Understanding Reverse Mortgages 

A reverse mortgage is actually a type of loan, and is among the many vehicles used by people who are 62 years old or more aged, for turning home equity into cash. It is also referred to as lifetime mortgage and is meant for only senior citizens.  There have been big reverse mortgage changes in recent years, so be sure to educate yourself about the process. 

How Do These Work?

This type of loan can be used to pull out equity in a home in either lump sum, line of credit, or consistent monthly payments. Reverse mortgages can offer the necessary cash to seniors, the net worth of whom is tied up mostly in their property value. Funds can be used to travel and enjoy life, pay medical expenses, or any other purpose. 

In case of a reverse mortgage, the homeowner does not have to pay anything to the lender during their lifetime. It is the other way round in fact. A homeowner is able to choose how he can get the payments and only has to pay interest from the proceeds that are obtained. The interest happens to be rolled into the loan balance, so that no upfront payment has to be made by the homeowner. The owner can also keep the home title. 

The best thing about such a loan is the fact that homeowners can postpone their loan repayment responsibility until they are deceased, or until the owner leaves the home or the house itself is not occupied by the borrower. 

Types of Reverse Mortgages

These are of various types, with some costlier than the others. It is important to know about them. Generally, these are classified into 3 types:

  • Government mortgages – These are often referred to as “single purpose reverse mortgages” and are offered by the local and state governments. Such loans are generally the most affordable types of reverse mortgages. These can come with the most restrictions about how the loan may be used.
  • HECM (Home Equity Conversion Mortgages) – These are insured federally. Such loans are almost always more affordable than other reverse mortgages that are offered by the private sector, although costlier than those offered by local and state governments. 
  • Proprietary reverse mortgages – These are given by private sector firms, and are the most expensive of the three types of reverse mortgages. 

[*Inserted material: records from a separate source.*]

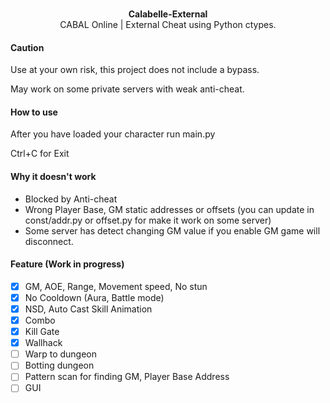 <p align="center">
  <br>
  <b>Calabelle-External</b>
  <br>
  CABAL Online | External Cheat
  using Python ctypes.
</p>


#### Caution
Use at your own risk, this project does not include a bypass.

May work on some private servers with weak anti-cheat.

#### How to use
After you have loaded your character run main.py

Ctrl+C for Exit

#### Why it doesn't work
- Blocked by Anti-cheat
- Wrong Player Base, GM static addresses or offsets (you can update in const/addr.py or offset.py for make it work on some server)
- Some server has detect changing GM value if you enable GM game will disconnect.

#### Feature (Work in progress)
- [x] GM, AOE, Range, Movement speed, No stun
- [x] No Cooldown (Aura, Battle mode)
- [x] NSD, Auto Cast Skill Animation
- [x] Combo
- [x] Kill Gate
- [x] Wallhack
- [ ] Warp to dungeon
- [ ] Botting dungeon
- [ ] Pattern scan for finding GM, Player Base Address
- [ ] GUI
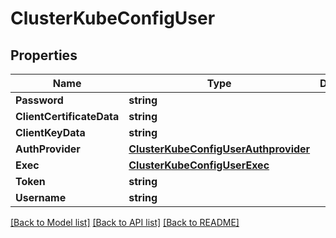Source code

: # ClusterKubeConfigUser

## Properties
Name | Type | Description | Notes
------------ | ------------- | ------------- | -------------
**Password** | **string** |  | [optional] 
**ClientCertificateData** | **string** |  | [optional] 
**ClientKeyData** | **string** |  | [optional] 
**AuthProvider** | [**ClusterKubeConfigUserAuthprovider**](Cluster_kubeConfig_user_authprovider.md) |  | [optional] 
**Exec** | [**ClusterKubeConfigUserExec**](Cluster_kubeConfig_user_exec.md) |  | [optional] 
**Token** | **string** |  | [optional] 
**Username** | **string** |  | [optional] 

[[Back to Model list]](../README.md#documentation-for-models) [[Back to API list]](../README.md#documentation-for-api-endpoints) [[Back to README]](../README.md)


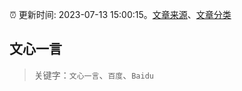 :alarm_clock: 更新时间: 2023-07-13 15:00:15。[文章来源](/README.md)、[文章分类](/TAGS.md)

## 文心一言


> 关键字：`文心一言`、`百度`、`Baidu`




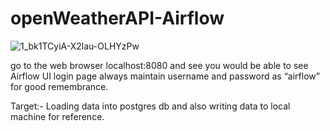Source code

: # openWeatherAPI-Airflow
![1_bk1TCyiA-X2lau-OLHYzPw](https://github.com/user-attachments/assets/f47a368e-f5ec-457f-9af0-42f790cce665)

go to the web browser localhost:8080 and see you would be able to see Airflow UI login page always maintain username and password as “airflow” for good remembrance.

Target:-
Loading data into postgres db and also writing data to local machine for reference.
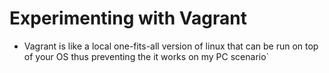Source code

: # Experimenting with Vagrant
- Vagrant is like a local one-fits-all version of linux that can be run on top of your OS thus preventing the it works on my PC scenario`
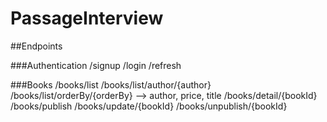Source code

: # PassageInterview

##Endpoints

###Authentication
/signup
/login
/refresh

###Books
/books/list
/books/list/author/{author}
/books/list/orderBy/{orderBy} --> author, price, title
/books/detail/{bookId}
/books/publish
/books/update/{bookId}
/books/unpublish/{bookId}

How to Qualify for Reverse Mortgages – Eligibility Criteria

Every home owner needs to apply for such a loan and sign appropriate reverse mortgage papers. In order to qualify for this loan, the borrower needs to satisfy the following criteria:

  • Should be a minimum of 62 years or more in age
  • Must have own home
  • Satisfy the HUD-established financial eligibility criteria

The sum that can be accessed from home equity rests on a calculation of FHA (Federal Housing Administration) that takes these factors in consideration:

  • Present market worth of the property
  • How old the youngest homeowner is
  • Balance on the current mortgage loans
  • Rates of interest 

Generally, a reverse mortgage is a first lien position, which indicates that no other loans or mortgages can be there against the property – an equity line for example. Typically, with a reverse mortgage, a person does not need to own his house “free and clear” but must have sufficient equity to qualify.